Your place to come talk about clothes whenever you feel like it.
It’s no secret that fashion-conscious American women are enamored with the French. You can hardly open a magazine without seeing some attempt to emulate French style. I can always tell if someone is French or not, because the French have this undone, natural elegance and cool and collected demeanor. You can have the same hair or wear the same outfit, but it doesn’t work.
So I was downright giddy when model Caroline De Maigret, whose perfectly imperfect style has made her a French fashion icon, released her book "How To Be Parisian Wherever You Are: Love, Style, and Bad Habits" this fall. This was my entrée into the Gallic psyche -- my way to finally bridge the gap between my California roots and my French inner soul.
Let’s start at the beginning. A few “rules” that you must follow to look as though you hail from the City of Light.
“Her hair is never immaculate and it's rare that she goes for a blowout."
My hair is long and thick. I have no desire to spend the cursory hour it would take to dry and style it.
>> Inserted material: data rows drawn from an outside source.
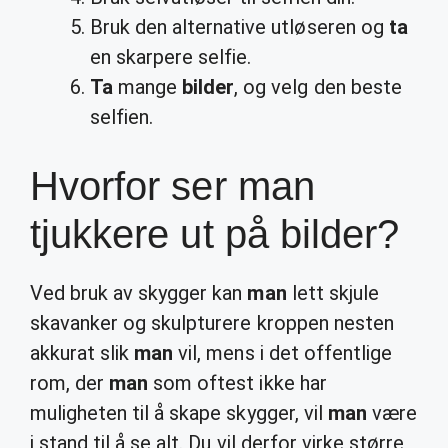
Bruk den alternative utløseren og
ta
en skarpere selfie.
Ta
mange
bilder
, og velg den beste
selfien.
Hvorfor ser man
tjukkere ut på bilder?
Ved bruk av skygger kan
man
lett skjule
skavanker og skulpturere kroppen nesten
akkurat slik
man
vil, mens i det offentlige
rom, der
man
som oftest ikke har
muligheten til å skape skygger, vil
man
være
i stand til å se alt. Du vil derfor virke større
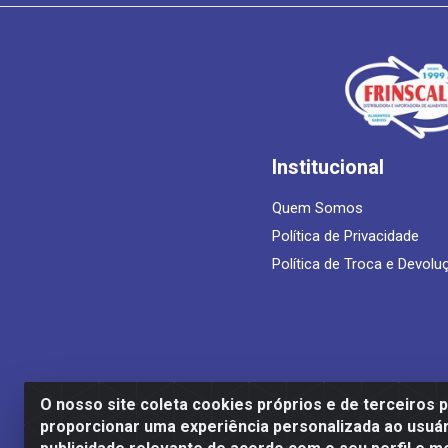
Institucional
Quem Somos
Política de Privacidade
Política de Troca e Devolu
O nosso site coleta cookies próprios e de terceiros 
proporcionar uma experiência personalizada ao usuár
Frinscal - Distribuidora e Importadora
I wash it once a week, let it air dry, and don’t own a hairbrush. I’m practically Parisian already.
"Only wear mascara and bright red lipstick, and the rest should be natural. The French don't wear foundation."
I don’t wear much makeup, so red lipstick might be a bit adventurous for me. But I’ll give it a try.
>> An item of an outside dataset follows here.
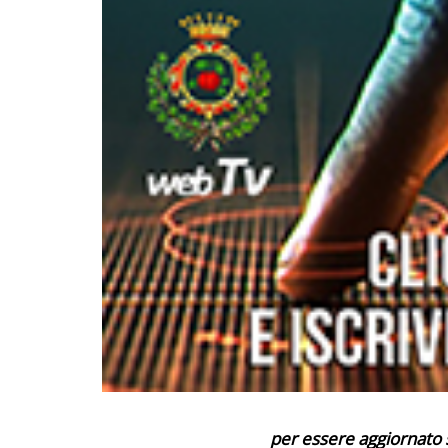
per essere aggiornato sui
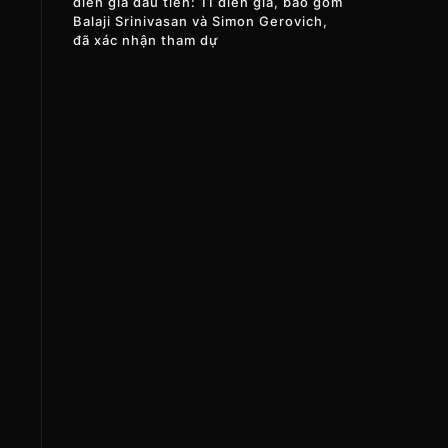
diễn giả đầu tiên: 11 diễn giả, bao gồm
Balaji Srinivasan và Simon Gerovich,
đã xác nhận tham dự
“You’re not a slave to the cult of the perfect body -- so learn to make the best of what nature gave you."
Any diet regimen that requires zero hours logged on a treadmill is OK by me. Living in New York City, I walk everywhere. Every time I pass an Equinox, I keep my head high and keep going.
"How to Be Parisian" advises sticking to one brand of perfume -- all in all, pretty easy to follow.
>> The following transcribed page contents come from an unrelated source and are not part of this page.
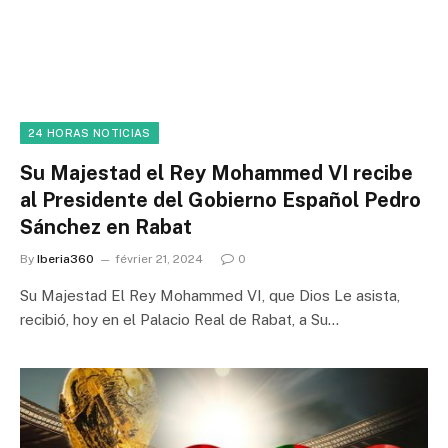
24 HORAS NOTICIAS
Su Majestad el Rey Mohammed VI recibe
al Presidente del Gobierno Español Pedro
Sánchez en Rabat
By
Iberia360
février 21, 2024
0
Su Majestad El Rey Mohammed VI, que Dios Le asista,
recibió, hoy en el Palacio Real de Rabat, a Su…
“Faux Pas: Being friends with your children."
But my mom is my best friend...
On Small Talk
"Get to the point. Hang up as soon as you have your answer."
So we really can’t gossip about who got sent home on "The Bachelor" last night?
“She doesn’t say thank you, hi, and will complain about the rudeness of waiters."
My SoCal manners just grimaced.
Now that I've got the spritz of Chanel on my wrist, no exercise, red lipstick, and messy hair, why do I still look American? (I even put on a Breton-stripe shirt.)
And that’s when I realized: It’s not about a hairstyle or a button-down shirt. I’ll never look truly Parisian because my attitude gives me away. I don’t have that unwavering, self-assured poise, that fierce independent spirit that you develop to survive growing up in a city like Paris. So rather than try to emulate Parisian women, I’ll just keep to admiring them from afar.